За городом вдруг раздался оглушительный орудийный выстрел, казалось, небо обрушилось, и снаряд, просвистев высоко над ними, упал за рекой, подняв фонтан земли и черного дыма. Следом за ним, заглушая ружейную и пулеметную стрельбу, второй снаряд взметнул вихрь кукурузных стеблей. Третий перелетел через железнодорожное полотно и разорвался среди Звыничевского луга. Тогда Ванчовский понял, что нечего больше медлить, и с той неколебимой уверенностью и твердостью, с которой он всегда принимал решения в трудные минуты, дал отряду команду отходить. Они ползли вдоль ограды, один за другим перебегали через открытые места и, оставив одного убитого, добрались наконец до старого, заросшего бурьяном окопа, а оттуда — в овраг, по которому спускались сюда ночью. Только к четырем часам они вышли на холм над виноградниками и оказались там прежде, чем войска сомкнули вокруг города кольцо. Внизу, по всей долине, до самого Симановского леса, бежали врассыпную повстанцы, хотя отдельные группы все еще стреляли по наступающим солдатам. По Звыничевскому лугу, поднимая пыль, мчались повозки, от вокзала широким фронтом наступали пехотинцы, каски их блестели на закатном солнце. Покинувшие казармы войска с музыкой входили в город, и Ванчовский видел в бинокль артиллерийскую упряжку, поднимавшую пыль на главной улице…
С того самого утра, когда командир полка сообщил, что его родной город в руках коммунистов, Балчев, произведенный после переворота в ротмистры, представлял себе самые кошмарные картины унижения, которым подвергаются его близкие и особенно отец. Темные глаза его горели под тяжелой каской синеватым огнем, широкие ноздри подрагивали, словно он к чему-то принюхивался, и солдаты, взводные командиры и унтер-офицеры, которые и без того — боялись его, с трудом выдерживали его взгляд.
Еще в десять часов, как только разъезды донесли ему о расположении повстанцев, он связался с поручиком Тержумановым, который командовал двумя взводами на вокзале, и доложил командиру пехотной роты обстановку. После полудня рота соединилась с солдатами Тержуманова и позднее вместе с отступавшими от станции жандармами развернулась у железнодорожного полотна и с помощью эскадрона отбросила повстанческие отряды к городу. Балчев выслал вперед усиленные разъезды и, злясь, что потерял много времени, двинулся на северо — восток, чтобы установить связь с осажденными казармами.
Когда, четыре его взвода беспрепятственно прошли по руслу речки, защищенные холмом, с которого утром было совершено нападение на разъезды, Балчев увидел на вершине своего кавалериста, который подавал сигналы, и услышал ожесточенную ружейную и пулеметную стрельбу на западе. Пустив вскачь вороного коня, он взлетел на холм как раз в тот момент, когда со стороны ущелья оглушительно прогрохотал первый орудийный залп. В бинокль он заметил расположенную у шоссе на Тырново полубатарею, увидел и отступающие к Звыничеву повстанческие цепи. Ядро его разъездов уже приближалось к шоссе и скоро должно было подойти к артиллерийским позициям, откуда пушки дали пять-шесть выстрелов и замолчали. Балчев понял, что ему здесь уже делать нечего. Честолюбивое желание во что бы то ни стало первым достичь осажденных казарм осталось неудовлетворенным.
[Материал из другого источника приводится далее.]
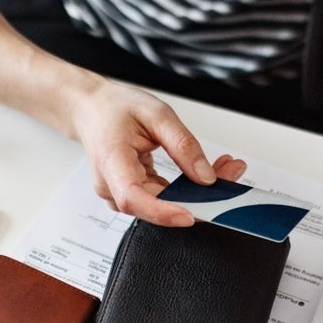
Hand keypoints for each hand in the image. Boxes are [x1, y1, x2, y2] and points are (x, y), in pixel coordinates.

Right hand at [67, 79, 246, 225]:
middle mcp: (111, 185)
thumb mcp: (156, 113)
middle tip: (231, 173)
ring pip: (163, 205)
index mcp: (111, 160)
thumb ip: (183, 144)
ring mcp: (120, 193)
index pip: (133, 197)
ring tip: (225, 168)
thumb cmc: (115, 108)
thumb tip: (205, 176)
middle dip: (198, 195)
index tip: (190, 214)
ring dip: (196, 192)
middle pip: (156, 204)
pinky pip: (161, 199)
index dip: (162, 211)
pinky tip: (205, 174)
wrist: (91, 109)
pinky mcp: (131, 194)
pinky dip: (186, 189)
Тогда он разозлился еще больше, направил свои разъезды на восток, к селам, но, чтобы обеспечить себе тыл, приказал одному взводу занять позицию на холме.
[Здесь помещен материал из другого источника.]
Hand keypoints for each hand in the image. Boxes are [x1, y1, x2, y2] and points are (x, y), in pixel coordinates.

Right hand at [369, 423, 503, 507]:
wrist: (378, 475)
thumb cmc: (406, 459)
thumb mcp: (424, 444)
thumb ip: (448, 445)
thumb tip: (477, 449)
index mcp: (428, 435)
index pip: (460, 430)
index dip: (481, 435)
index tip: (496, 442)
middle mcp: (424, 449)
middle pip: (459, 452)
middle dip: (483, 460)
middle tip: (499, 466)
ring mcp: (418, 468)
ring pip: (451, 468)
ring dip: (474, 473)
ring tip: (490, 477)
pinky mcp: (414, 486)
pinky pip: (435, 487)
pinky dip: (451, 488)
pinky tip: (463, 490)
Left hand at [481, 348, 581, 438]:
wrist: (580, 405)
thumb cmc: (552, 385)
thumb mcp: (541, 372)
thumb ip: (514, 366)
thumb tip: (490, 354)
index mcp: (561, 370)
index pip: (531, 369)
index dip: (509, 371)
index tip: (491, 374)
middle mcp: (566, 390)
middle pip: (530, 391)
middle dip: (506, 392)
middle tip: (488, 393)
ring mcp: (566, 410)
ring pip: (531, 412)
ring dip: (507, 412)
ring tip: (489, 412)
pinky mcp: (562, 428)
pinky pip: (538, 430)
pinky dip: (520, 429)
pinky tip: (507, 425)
Как только взвод взобрался на холм, со стороны города, в низине, где были огороды и кукурузные поля, появились разрозненные группки повстанцев, бегущих к своим селам.
— Развернуться, окружить и взять в плен! — крикнул Балчев, указывая саблей на повстанцев, и понесся галопом по жнивью.
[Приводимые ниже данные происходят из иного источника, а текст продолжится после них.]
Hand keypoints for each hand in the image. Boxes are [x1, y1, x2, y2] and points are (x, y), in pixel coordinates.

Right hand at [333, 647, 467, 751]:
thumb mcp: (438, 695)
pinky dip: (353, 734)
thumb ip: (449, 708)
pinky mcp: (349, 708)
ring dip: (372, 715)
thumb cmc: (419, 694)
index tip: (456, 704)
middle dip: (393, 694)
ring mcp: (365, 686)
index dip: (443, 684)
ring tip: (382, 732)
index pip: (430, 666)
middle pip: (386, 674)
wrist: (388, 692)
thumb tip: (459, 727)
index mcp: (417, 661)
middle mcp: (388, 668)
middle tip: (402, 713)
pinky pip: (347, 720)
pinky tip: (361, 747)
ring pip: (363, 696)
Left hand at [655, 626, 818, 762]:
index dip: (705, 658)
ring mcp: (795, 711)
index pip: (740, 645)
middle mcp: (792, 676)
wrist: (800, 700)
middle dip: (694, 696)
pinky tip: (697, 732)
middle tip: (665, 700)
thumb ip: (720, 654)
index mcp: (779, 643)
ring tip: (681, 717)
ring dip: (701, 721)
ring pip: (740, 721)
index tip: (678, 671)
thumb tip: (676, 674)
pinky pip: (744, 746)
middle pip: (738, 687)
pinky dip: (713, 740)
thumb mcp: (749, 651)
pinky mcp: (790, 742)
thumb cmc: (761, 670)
Теперь, когда он видел разбитое воинство крестьян, пробирающихся через кукурузу, и кипел от злости, что артиллерия лишила его возможности отличиться, когда слышал, как позади него лошади цокают подковами о спекшуюся землю, как его породистый конь фыркает, мчась по спуску, как при каждом прыжке позвякивает амуниция и — хык! хык! хык! — угрожающе дышит за его спиной взвод, он, опьяненный злобой, все же побаивался за себя, потому что знал, что непременно убьет кого — нибудь, но еще не представлял, как это произойдет. Рука его яростно сжимала рукоятку сабли, спазм сдавил горло, у него было ощущение, что кто-то пытается поднять его и выбросить из седла.
Человек десять повстанцев, первыми увидевшие кавалеристов, остановились; один из них вскрикнул и снял с плеча ружье, но другие повернули обратно и скрылись в кукурузе.